Alex Belzile is an ideal candidate as captain, as he played that role in 2022-23. But after his season where he finally had an opportunity to show he can play in the NHL, will he be willing to start the season in the AHL and not take a chance as a UFA with another NHL team, especially if they offer a real shot at an NHL job right away? Mitchell Stephens is another veteran that would be a great fit. He knows the system under Houle and has shown he can lead a top-six line and play a two-way game. The 26-year-old restricted free agent is also capable of playing in the NHL as a temporary call- up at any forward position if necessary.
Anthony Richard has shown he can be an offensive weapon at the AHL level and provide quality play in a bottom-six role as an NHL call-up, but if the Rocket really are looking to add grit, size and experience, there is a UFA available that can bring all three. Adam Cracknell is a 6-foot-3, 216-pound right-handed center that has nearly 700 AHL games, over 200 NHL games and experience playing for Canada at the 2022 Olympics on his resume. In 2022-23, he was the captain of Tucson Roadrunners where he finished second in team scoring with 21 goals and 53 assists. He is familiar with Laval as he played one season with the Rocket in 2017-18 under former coach Sylvain Lefebvre. His physical style and experience would be highly beneficial for a team loaded with young, skilled players who lack professional experience.

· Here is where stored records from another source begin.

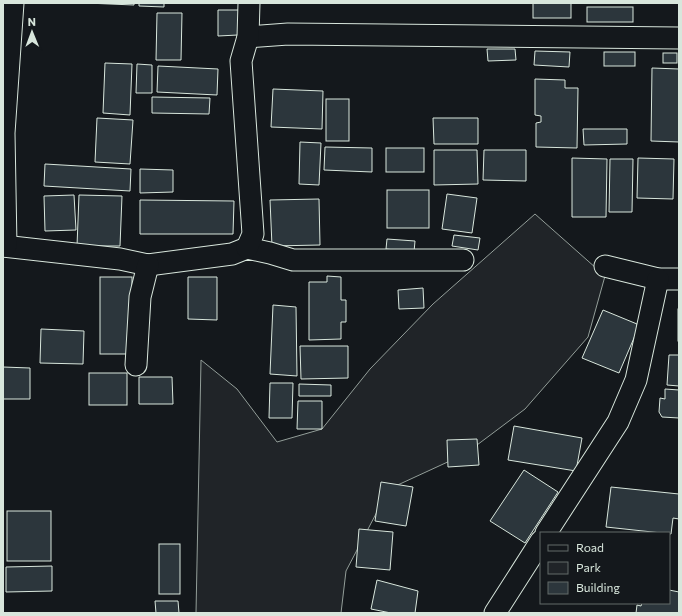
<svg xmlns="http://www.w3.org/2000/svg" width="682" height="616" font-family="Commissioner,sans-serif">
	<rect width="100%" height="100%" fill="#14181c"/>
	<path fill="#202428" stroke="#939e99" d="M 535,214 L 605,276 L 588,337 L 525,409 L 465,454 L 389,489 L 346,571 L 341,613 L 196,613 L 201,360 L 237,389 L 277,442 L 322,429 L 370,369 L 433,304 Z"/>
	<g fill="#2c363c" stroke="#d8e6dc">
		<path d="M 86,3 L 134,3 L 134,5 Z"/>
		<path d="M 139,3 L 164,3 L 164,7 L 139,6 Z"/>
		<rect x="533" y="3" width="38" height="15"/>
		<rect x="587" y="7" width="46" height="15"/>
		<path d="M 218,10 L 239,10 L 238,35 L 218,36 Z"/>
		<path d="M 157,13 L 182,13 L 181,60 L 156,60 Z"/>
		<path d="M 487,49 L 515,49 L 516,60 L 488,61 Z"/>
		<path d="M 535,51 L 570,52 L 569,67 L 534,65 Z"/>
		<rect x="604" y="52" width="31" height="14"/>
		<rect x="663" y="53" width="14" height="10"/>
		<path d="M 105,63 L 132,64 L 130,115 L 103,113 Z"/>
		<path d="M 137,64 L 152,65 L 152,93 L 136,93 Z"/>
		<path d="M 158,66 L 218,69 L 217,95 L 157,92 Z"/>
		<path d="M 652,68 L 679,69 L 679,142 L 651,141 Z"/>
		<path d="M 535,79 L 565,80 L 565,88 L 578,88 L 577,148 L 536,147 L 536,123 L 541,122 L 541,116 L 535,115 Z"/>
		<path d="M 273,89 L 323,91 L 322,129 L 271,127 Z"/>
		<path d="M 152,97 L 210,98 L 209,114 L 152,113 Z"/>
		<rect x="326" y="99" width="23" height="42"/>
		<path d="M 97,118 L 133,120 L 130,164 L 95,162 Z"/>
		<path d="M 433,118 L 478,118 L 478,144 L 434,144 Z"/>
		<path d="M 583,129 L 627,129 L 627,144 L 584,145 Z"/>
		<path d="M 300,142 L 321,143 L 319,185 L 299,184 Z"/>
		<path d="M 325,147 L 372,148 L 372,172 L 324,170 Z"/>
		<rect x="386" y="148" width="38" height="24"/>
		<path d="M 434,150 L 477,150 L 478,184 L 434,185 Z"/>
		<path d="M 484,150 L 526,150 L 526,181 L 483,180 Z"/>
		<path d="M 572,158 L 607,159 L 606,217 L 572,217 Z"/>
		<path d="M 638,158 L 674,159 L 673,199 L 637,198 Z"/>
		<path d="M 610,159 L 633,159 L 632,212 L 609,212 Z"/>
		<path d="M 45,164 L 131,169 L 130,191 L 44,186 Z"/>
		<path d="M 140,169 L 173,170 L 173,192 L 140,193 Z"/>
		<rect x="387" y="190" width="42" height="38"/>
		<path d="M 447,194 L 477,198 L 472,233 L 442,229 Z"/>
		<path d="M 74,195 L 76,230 L 45,231 L 44,196 Z"/>
		<path d="M 79,195 L 122,196 L 120,246 L 77,246 Z"/>
		<path d="M 319,199 L 320,245 L 272,246 L 270,200 Z"/>
		<path d="M 140,200 L 234,201 L 233,234 L 140,234 Z"/>
		<path d="M 454,235 L 480,238 L 478,250 L 452,246 Z"/>
		<path d="M 387,239 L 415,241 L 414,252 L 386,249 Z"/>
		<path d="M 327,276 L 341,277 L 341,300 L 346,300 L 346,322 L 341,322 L 341,339 L 309,340 L 309,282 L 327,282 Z"/>
		<rect x="100" y="277" width="32" height="77"/>
		<path d="M 188,277 L 217,277 L 217,320 L 188,319 Z"/>
		<path d="M 423,288 L 424,308 L 399,309 L 398,290 Z"/>
		<path d="M 273,305 L 296,307 L 297,376 L 270,374 Z"/>
		<rect x="678" y="309" width="1" height="32"/>
		<path d="M 603,310 L 637,324 L 637,331 L 619,373 L 582,358 Z"/>
		<path d="M 41,329 L 84,331 L 83,364 L 40,363 Z"/>
		<path d="M 300,346 L 348,346 L 348,378 L 301,379 Z"/>
		<path d="M 669,355 L 679,355 L 679,386 L 667,385 Z"/>
		<path d="M 3,367 L 30,368 L 30,399 L 3,399 Z"/>
		<rect x="89" y="373" width="38" height="32"/>
		<path d="M 139,377 L 172,377 L 173,404 L 139,404 Z"/>
		<path d="M 270,383 L 293,383 L 292,418 L 269,418 Z"/>
		<path d="M 299,384 L 331,385 L 331,396 L 299,396 Z"/>
		<path d="M 665,389 L 679,390 L 679,418 L 662,417 L 659,412 L 660,398 L 665,399 Z"/>
		<path d="M 298,401 L 322,401 L 322,429 L 297,429 Z"/>
		<path d="M 514,426 L 582,438 L 576,471 L 508,460 Z"/>
		<path d="M 477,439 L 479,465 L 448,467 L 447,440 Z"/>
		<path d="M 524,470 L 558,492 L 525,543 L 490,521 Z"/>
		<path d="M 381,482 L 413,487 L 406,526 L 375,521 Z"/>
		<path d="M 611,487 L 679,494 L 679,519 L 673,518 L 671,534 L 606,527 Z"/>
		<rect x="7" y="511" width="44" height="50"/>
		<path d="M 359,529 L 393,532 L 390,570 L 356,567 Z"/>
		<rect x="159" y="544" width="21" height="50"/>
		<path d="M 52,566 L 52,591 L 6,592 L 6,567 Z"/>
		<path d="M 377,580 L 418,591 L 415,613 L 391,613 L 371,609 Z"/>
		<path d="M 669,590 L 679,592 L 679,613 L 636,613 L 637,605 L 641,606 L 642,603 L 669,603 Z"/>
		<path d="M 155,601 L 178,601 L 179,613 L 156,613 Z"/>
	</g>
	<g fill="none" stroke-linecap="round" stroke-linejoin="round">
		<defs>
			<g id="minor">
				<path d="M 248,37 L 288,34 L 679,38"/>
				<path d="M 3,246 L 120,259 L 148,265 L 232,254 L 247,248 L 270,253 L 293,260 L 463,260"/>
				<path d="M 6,246 L 4,133 L 13,3"/>
				<path d="M 247,248 L 253,234 L 241,61 L 248,37 L 249,3"/>
				<path d="M 605,266 L 658,279 L 679,279"/>
				<path d="M 136,365 L 140,297 L 148,265"/>
				<path d="M 546,533 L 618,422 L 636,380 L 658,279"/>
				<path d="M 495,613 L 541,541"/>
			</g>
		</defs>
		<use href="#minor" stroke="#d8e6dc" stroke-width="23"/>
		<use href="#minor" stroke="#14181c" stroke-width="21"/>
	</g>
	<rect width="682" height="616" fill="none" stroke="#d8e6dc" stroke-width="8"/>
	<rect x="540" y="532" width="130" height="72" fill="#14181c" stroke="#626a69"/>
	<rect x="548" y="545" width="20" height="6" fill="#14181c" stroke="#626a69"/>
	<text x="576" y="552" font-size="12" fill="#d8e6dc">Road</text>
	<rect x="548" y="562" width="20" height="12" fill="#202428" stroke="#626a69"/>
	<text x="576" y="572" font-size="12" fill="#d8e6dc">Park</text>
	<rect x="548" y="582" width="20" height="12" fill="#2c363c" stroke="#626a69"/>
	<text x="576" y="592" font-size="12" fill="#d8e6dc">Building</text>
	<g transform="translate(32 32) rotate(359)" stroke="#14181c" stroke-width="3" paint-order="stroke">
	<path d="M0-3L7 15L0 10L-7 15Z" fill="#d8e6dc"/>
	<text y="-6" font-size="11" font-weight="bold" text-anchor="middle" fill="#d8e6dc">N</text>
	</g>
</svg>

It is important that Laval not only compete for a playoff position but play deep into the postseason. The playoffs are an opportunity to help prospects develop by playing meaningful games. It is an important aspect as the intensity in playoff games is high, and the physicality adds a degree of difficulty that forces players to play at a higher pace, something that could help them at the NHL level. For them, it’s a great learning tool, but with some key veterans graduating or moving on to other AHL teams, management’s prime concern will be to find a balance between proper development and support for the youth and having NHL-capable players to call up in case of injury.